No hay peor enfermedad que la falta de significado. Pero la vida puede convertirse en algo carente de todo sentido de dos modos distintos. Puede convertirse en algo sin el menor interés, de suerte que todo cuanto hace o ha hecho le parezca inútil, sin propósito, y que la propia existencia tampoco tiene sentido, que no significa nada. Mas hay también aquella otra experiencia, una muy diferente, en la que un significado mayor hace que todo significado corriente pierda su valor. En esta experiencia, que suele ocurrir a muchas personas, el hombre queda recogido, fuera de todo el sentido de la vida exterior. Y esta experiencia llega cuando el hombre siente que es distinto de todo cuanto ve, palpa y oye. Advierte que existe en sí mismo. Se distingue, se diferencia de todo lo que le rodea porque se da cuenta de que su verdadera existencia no está mezclada en la vida. Echa de ver que es él, que es sí mismo, y no lo que hasta entonces había creído ser. Deja de sentirse a sí mismo por medio de las comparaciones con los demás y de estimarse mejor o peor. Percibe que está solo, que es uno, totalmente desconocido para los otros y del todo invisible. Ve que es él, el sí mismo de si, y que los demás no pueden verle sino el cuerpo. Sabe que si pudiera conservar este estado, esta repentina conciencia de sí mismo, la vida jamás podría herirle y nada le parecería injusto; jamás sentiría celos, ni envidia, ni odio. Son estos los instantes en que el hombre vuelve en sí.
Pasa el momento y vuelve a hallarse en un estado corriente, be desvanece el significado intenso e interno de sí mismo, de sí como una creación separada, como un individuo, enteramente único y distinto a todo lo demás. Se encuentra otra vez bajo el dominio de los sentidos, sumido en la vida externa y en sus significados y en las cosas y finalidades y realidades que le ofrecen los sentidos. Empieza nuevamente a pensar desde los sentidos, y con la lógica de los sentidos, y a gratificar los apetitos que lo exterior satisface. Ha desaparecido el significado interno de sí. Pasa la realización de lo que es lo más real, lo más significativo, y lo reemplaza otra ‘realidad’, otra serie de significados que ahora ve fuera de sí. Ya no está diferenciado de sus sentidos ni de las imágenes que le presentan en la vida. Se olvida de sí y vuelve a estar perdido o muerto. Pero, si recuerda algo, sabrá que el estado de conciencia experimentado es el gran secreto de su vida y que si pudiera hallarlo otra vez, y conservarlo, nada más tendría importancia.
En su más acabado sentido, tal es la metanoia.
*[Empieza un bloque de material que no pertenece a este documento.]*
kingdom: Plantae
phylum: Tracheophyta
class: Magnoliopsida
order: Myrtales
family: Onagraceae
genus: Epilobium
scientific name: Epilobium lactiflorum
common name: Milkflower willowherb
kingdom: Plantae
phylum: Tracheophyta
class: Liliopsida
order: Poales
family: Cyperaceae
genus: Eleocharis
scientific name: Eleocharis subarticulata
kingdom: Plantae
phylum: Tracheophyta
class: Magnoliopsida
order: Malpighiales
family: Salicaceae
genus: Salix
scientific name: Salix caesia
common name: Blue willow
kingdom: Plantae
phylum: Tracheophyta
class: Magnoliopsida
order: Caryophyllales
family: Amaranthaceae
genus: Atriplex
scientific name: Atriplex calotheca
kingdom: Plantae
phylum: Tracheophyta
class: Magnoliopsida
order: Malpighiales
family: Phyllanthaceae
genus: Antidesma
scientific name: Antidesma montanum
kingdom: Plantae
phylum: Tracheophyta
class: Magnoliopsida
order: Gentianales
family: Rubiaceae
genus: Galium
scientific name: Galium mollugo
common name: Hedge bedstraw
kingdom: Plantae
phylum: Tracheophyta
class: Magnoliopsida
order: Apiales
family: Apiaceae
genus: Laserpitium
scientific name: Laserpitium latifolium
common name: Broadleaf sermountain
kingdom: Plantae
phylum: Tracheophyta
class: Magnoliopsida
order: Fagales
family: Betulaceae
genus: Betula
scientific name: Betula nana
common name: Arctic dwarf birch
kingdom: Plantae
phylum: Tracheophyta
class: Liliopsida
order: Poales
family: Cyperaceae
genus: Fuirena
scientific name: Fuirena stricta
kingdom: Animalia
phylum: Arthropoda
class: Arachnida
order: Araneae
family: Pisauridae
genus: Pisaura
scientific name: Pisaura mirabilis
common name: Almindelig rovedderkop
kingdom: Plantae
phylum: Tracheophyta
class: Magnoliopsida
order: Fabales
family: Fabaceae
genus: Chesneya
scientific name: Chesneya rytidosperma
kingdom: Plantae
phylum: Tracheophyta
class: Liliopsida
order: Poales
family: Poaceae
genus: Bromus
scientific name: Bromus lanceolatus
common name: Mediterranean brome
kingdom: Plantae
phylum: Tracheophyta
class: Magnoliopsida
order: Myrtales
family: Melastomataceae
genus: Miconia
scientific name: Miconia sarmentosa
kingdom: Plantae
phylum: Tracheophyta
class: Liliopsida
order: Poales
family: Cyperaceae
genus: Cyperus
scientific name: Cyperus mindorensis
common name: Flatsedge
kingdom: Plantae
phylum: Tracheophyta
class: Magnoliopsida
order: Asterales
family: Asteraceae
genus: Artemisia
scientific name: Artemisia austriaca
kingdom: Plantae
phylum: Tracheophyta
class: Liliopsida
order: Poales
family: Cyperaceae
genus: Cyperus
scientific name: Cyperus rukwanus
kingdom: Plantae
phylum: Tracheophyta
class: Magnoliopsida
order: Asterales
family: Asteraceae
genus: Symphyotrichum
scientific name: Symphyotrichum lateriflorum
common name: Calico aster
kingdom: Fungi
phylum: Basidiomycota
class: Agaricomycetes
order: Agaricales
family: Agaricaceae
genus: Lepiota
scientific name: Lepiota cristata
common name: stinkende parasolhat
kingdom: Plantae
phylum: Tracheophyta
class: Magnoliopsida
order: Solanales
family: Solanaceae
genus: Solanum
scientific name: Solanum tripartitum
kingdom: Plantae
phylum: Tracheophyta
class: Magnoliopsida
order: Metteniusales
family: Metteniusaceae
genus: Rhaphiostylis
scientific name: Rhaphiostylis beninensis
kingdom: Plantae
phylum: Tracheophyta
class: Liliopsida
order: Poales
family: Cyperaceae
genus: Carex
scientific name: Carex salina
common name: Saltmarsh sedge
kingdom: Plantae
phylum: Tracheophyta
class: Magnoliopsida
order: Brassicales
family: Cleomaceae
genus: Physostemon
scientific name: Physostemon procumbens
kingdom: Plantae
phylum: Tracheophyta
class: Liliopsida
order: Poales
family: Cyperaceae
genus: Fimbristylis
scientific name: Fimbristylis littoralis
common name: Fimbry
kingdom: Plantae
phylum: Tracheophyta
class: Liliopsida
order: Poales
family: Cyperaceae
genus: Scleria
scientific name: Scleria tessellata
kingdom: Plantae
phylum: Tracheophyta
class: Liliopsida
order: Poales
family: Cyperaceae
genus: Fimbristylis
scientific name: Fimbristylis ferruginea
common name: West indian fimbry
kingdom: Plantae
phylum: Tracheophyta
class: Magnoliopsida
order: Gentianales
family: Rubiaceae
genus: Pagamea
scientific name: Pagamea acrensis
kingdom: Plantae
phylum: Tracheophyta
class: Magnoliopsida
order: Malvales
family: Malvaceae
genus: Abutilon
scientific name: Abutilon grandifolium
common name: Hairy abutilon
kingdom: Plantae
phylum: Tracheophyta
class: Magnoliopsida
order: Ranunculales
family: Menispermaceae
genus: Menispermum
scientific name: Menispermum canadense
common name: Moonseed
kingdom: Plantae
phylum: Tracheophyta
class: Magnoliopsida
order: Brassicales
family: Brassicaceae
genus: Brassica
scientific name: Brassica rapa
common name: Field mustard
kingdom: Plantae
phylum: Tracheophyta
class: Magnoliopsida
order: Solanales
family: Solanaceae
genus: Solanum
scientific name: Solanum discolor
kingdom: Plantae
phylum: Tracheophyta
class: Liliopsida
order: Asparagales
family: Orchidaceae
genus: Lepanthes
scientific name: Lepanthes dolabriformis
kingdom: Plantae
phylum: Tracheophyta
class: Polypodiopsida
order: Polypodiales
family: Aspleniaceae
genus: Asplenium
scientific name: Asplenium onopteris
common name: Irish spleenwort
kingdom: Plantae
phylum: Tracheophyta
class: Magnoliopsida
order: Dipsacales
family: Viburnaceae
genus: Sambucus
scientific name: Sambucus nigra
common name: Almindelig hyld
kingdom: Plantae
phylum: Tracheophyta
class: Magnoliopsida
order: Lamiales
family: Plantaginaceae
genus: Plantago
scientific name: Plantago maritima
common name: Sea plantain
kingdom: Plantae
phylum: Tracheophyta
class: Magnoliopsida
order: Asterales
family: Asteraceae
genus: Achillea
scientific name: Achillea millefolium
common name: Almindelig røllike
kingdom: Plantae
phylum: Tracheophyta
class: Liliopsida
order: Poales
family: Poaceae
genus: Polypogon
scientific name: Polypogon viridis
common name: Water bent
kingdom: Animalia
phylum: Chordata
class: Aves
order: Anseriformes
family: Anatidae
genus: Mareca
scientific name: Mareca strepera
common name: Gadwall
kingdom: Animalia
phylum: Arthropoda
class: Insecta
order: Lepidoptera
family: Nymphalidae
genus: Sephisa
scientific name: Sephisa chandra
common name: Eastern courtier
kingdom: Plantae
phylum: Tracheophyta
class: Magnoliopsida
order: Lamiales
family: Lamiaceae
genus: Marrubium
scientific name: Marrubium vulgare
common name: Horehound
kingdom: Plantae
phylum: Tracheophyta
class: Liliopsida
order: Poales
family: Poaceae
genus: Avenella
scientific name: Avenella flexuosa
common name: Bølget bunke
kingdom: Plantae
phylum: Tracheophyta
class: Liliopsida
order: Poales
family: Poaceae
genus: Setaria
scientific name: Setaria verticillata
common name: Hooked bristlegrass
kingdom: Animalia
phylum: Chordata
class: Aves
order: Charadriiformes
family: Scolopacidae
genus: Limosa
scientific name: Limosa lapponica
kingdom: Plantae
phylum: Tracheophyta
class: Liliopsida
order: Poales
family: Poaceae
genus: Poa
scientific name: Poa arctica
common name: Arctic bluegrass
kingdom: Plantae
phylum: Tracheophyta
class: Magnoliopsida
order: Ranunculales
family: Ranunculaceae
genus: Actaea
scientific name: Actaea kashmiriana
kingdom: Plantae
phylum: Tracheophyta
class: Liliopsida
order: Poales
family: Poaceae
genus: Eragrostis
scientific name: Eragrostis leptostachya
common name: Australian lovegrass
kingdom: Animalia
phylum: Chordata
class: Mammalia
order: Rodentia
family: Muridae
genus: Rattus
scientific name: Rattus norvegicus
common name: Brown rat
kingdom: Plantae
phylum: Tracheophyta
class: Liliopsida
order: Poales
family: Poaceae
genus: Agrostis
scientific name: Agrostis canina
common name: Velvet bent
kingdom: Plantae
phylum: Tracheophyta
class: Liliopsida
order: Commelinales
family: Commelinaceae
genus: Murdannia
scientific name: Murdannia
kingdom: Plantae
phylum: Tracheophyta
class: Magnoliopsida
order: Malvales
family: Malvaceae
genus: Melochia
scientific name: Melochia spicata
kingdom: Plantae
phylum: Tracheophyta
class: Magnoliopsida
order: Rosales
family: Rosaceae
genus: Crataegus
Constituye un nuevo estado del ser consciente que se toca súbitamente y que súbitamente también desaparece. En él, el hombre se encuentra a sí mismo. Halla lo que había perdido. Encuentra el YO. Esta es la primera verdad, mejor dicho, el primer conocimiento (gnosis — episteme) de la verdad. Es el momento en que está vivo, y el punto de partida de su evolución interior. Todo cuanto el hombre intenta o hace en un estado de conciencia corriente, está necesariamente mal hecho, pues parte de lo que no es cierto, de lo que no es la verdad de sí mismo. De modo que Jesús repite: ‘Si no os arrepintiereis… (a menos que logréis la metanoia) .. .no podréis conocer el reino de los Cielos.’ Y en la parábola del hijo pródigo se presenta esta revulsión de la mente en forma dramática porque es, en su totalidad, una parábola íntima en su significación. En el hombre, aquello que es uno se retira, se aísla del poder de los sentidos, de las concepciones sensuales, y vuelve en sí y recuerda. Se encuentra lo perdido. El hombre despierta del sueño de los sentidos, de la muerte, y revive.